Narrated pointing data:

*** Block opens ***

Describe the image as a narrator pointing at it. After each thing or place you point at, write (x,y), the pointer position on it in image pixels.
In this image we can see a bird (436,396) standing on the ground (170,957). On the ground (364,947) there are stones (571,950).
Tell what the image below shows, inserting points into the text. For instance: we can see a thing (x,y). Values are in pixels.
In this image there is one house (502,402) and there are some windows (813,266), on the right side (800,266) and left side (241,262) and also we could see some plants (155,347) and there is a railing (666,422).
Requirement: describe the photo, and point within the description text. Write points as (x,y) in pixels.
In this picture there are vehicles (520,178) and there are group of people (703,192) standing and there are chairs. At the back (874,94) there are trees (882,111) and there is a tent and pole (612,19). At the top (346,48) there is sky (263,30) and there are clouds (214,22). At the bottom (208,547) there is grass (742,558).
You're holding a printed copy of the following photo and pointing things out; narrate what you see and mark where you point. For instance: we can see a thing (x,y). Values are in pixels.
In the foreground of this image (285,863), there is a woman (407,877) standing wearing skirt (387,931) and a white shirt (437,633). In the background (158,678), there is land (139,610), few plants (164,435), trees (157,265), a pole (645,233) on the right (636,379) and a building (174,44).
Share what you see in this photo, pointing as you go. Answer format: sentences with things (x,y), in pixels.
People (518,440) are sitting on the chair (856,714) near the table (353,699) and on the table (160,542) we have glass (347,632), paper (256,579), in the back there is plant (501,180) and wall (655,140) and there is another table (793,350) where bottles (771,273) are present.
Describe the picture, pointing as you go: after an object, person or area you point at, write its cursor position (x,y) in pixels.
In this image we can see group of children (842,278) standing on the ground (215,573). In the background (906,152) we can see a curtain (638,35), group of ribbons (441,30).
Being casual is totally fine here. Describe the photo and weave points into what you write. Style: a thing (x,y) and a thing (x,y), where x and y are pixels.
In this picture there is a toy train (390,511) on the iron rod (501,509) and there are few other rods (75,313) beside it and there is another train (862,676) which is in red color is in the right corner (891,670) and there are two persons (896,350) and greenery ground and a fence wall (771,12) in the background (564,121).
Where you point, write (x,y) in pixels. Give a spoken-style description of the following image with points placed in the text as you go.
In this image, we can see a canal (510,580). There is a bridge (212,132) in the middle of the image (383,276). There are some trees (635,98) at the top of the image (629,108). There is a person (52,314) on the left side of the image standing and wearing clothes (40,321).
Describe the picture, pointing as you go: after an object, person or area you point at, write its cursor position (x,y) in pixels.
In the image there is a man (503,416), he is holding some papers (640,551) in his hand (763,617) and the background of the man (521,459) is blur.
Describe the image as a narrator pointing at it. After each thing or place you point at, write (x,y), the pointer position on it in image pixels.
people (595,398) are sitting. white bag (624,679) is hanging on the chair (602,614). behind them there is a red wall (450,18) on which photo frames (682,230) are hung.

*** Block closes ***

YOUR GOAL: Each line of the data is to be written out again exactly.

TASK OUTPUT:
Describe the image as a narrator pointing at it. After each thing or place you point at, write (x,y), the pointer position on it in image pixels.
In this image we can see a bird (436,396) standing on the ground (170,957). On the ground (364,947) there are stones (571,950).
Tell what the image below shows, inserting points into the text. For instance: we can see a thing (x,y). Values are in pixels.
In this image there is one house (502,402) and there are some windows (813,266), on the right side (800,266) and left side (241,262) and also we could see some plants (155,347) and there is a railing (666,422).
Requirement: describe the photo, and point within the description text. Write points as (x,y) in pixels.
In this picture there are vehicles (520,178) and there are group of people (703,192) standing and there are chairs. At the back (874,94) there are trees (882,111) and there is a tent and pole (612,19). At the top (346,48) there is sky (263,30) and there are clouds (214,22). At the bottom (208,547) there is grass (742,558).
You're holding a printed copy of the following photo and pointing things out; narrate what you see and mark where you point. For instance: we can see a thing (x,y). Values are in pixels.
In the foreground of this image (285,863), there is a woman (407,877) standing wearing skirt (387,931) and a white shirt (437,633). In the background (158,678), there is land (139,610), few plants (164,435), trees (157,265), a pole (645,233) on the right (636,379) and a building (174,44).
Share what you see in this photo, pointing as you go. Answer format: sentences with things (x,y), in pixels.
People (518,440) are sitting on the chair (856,714) near the table (353,699) and on the table (160,542) we have glass (347,632), paper (256,579), in the back there is plant (501,180) and wall (655,140) and there is another table (793,350) where bottles (771,273) are present.
Describe the picture, pointing as you go: after an object, person or area you point at, write its cursor position (x,y) in pixels.
In this image we can see group of children (842,278) standing on the ground (215,573). In the background (906,152) we can see a curtain (638,35), group of ribbons (441,30).
Being casual is totally fine here. Describe the photo and weave points into what you write. Style: a thing (x,y) and a thing (x,y), where x and y are pixels.
In this picture there is a toy train (390,511) on the iron rod (501,509) and there are few other rods (75,313) beside it and there is another train (862,676) which is in red color is in the right corner (891,670) and there are two persons (896,350) and greenery ground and a fence wall (771,12) in the background (564,121).
Where you point, write (x,y) in pixels. Give a spoken-style description of the following image with points placed in the text as you go.
In this image, we can see a canal (510,580). There is a bridge (212,132) in the middle of the image (383,276). There are some trees (635,98) at the top of the image (629,108). There is a person (52,314) on the left side of the image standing and wearing clothes (40,321).
Describe the picture, pointing as you go: after an object, person or area you point at, write its cursor position (x,y) in pixels.
In the image there is a man (503,416), he is holding some papers (640,551) in his hand (763,617) and the background of the man (521,459) is blur.
Describe the image as a narrator pointing at it. After each thing or place you point at, write (x,y), the pointer position on it in image pixels.
people (595,398) are sitting. white bag (624,679) is hanging on the chair (602,614). behind them there is a red wall (450,18) on which photo frames (682,230) are hung.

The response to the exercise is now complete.